Austern wachsen bevorzugt auf Schalenmaterial der eigenen Art, begnügen sich aber auch mit Schalen anderer Muschelarten, künstlichem oder natürlichem Hartmaterial oder mit großen Steinen. Voraussetzungen für die Eignung eines Meeresgebietes ist, dass bodenverändernde Aktivitäten wie Fischrei mit Schleppnetzen oder der Abbau von Sand und Kies ausgeschlossen werden können.
Die Saat soll in Käfigen gesichert werden
Geplant ist zunächst das Ausbringen von Austernsaat, später auch von ausgewachsenen Austern.

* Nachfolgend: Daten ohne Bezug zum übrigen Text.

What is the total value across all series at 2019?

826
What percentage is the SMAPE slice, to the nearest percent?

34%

Sie sollen für die Freilandversuche in speziellen Käfigen wachsen, um ein verdriften oder versanden zu verhindern, ständig kontrolliert und beobachtet von des Wissenschaftlern des AWI. „Neben der Populationsdynamik wird unser Team dabei vor allem die Fitness, den Gesundheitszustand und das Wachstum der jungen Austern achten“, sagt Wiltshire vom AWI.

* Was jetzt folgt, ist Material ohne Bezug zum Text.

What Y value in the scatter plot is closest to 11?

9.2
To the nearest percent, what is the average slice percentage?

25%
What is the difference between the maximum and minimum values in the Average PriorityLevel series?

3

Das BFN will die Forschungen laut Jessel auch zum Aufbau eines internationalen Netzwerks zur Austernrestauration nutzen, um über die deutsche Nordsee hinaus zu wirken. Auch sollen Fischerei und Züchter von im Wasser lebenden Organismen durch regelmäßige Information einbezogen werden, um gemeinsame Interessen zu ermitteln und Anknüpfungspunkte für eine Zusammenarbeit zu finden.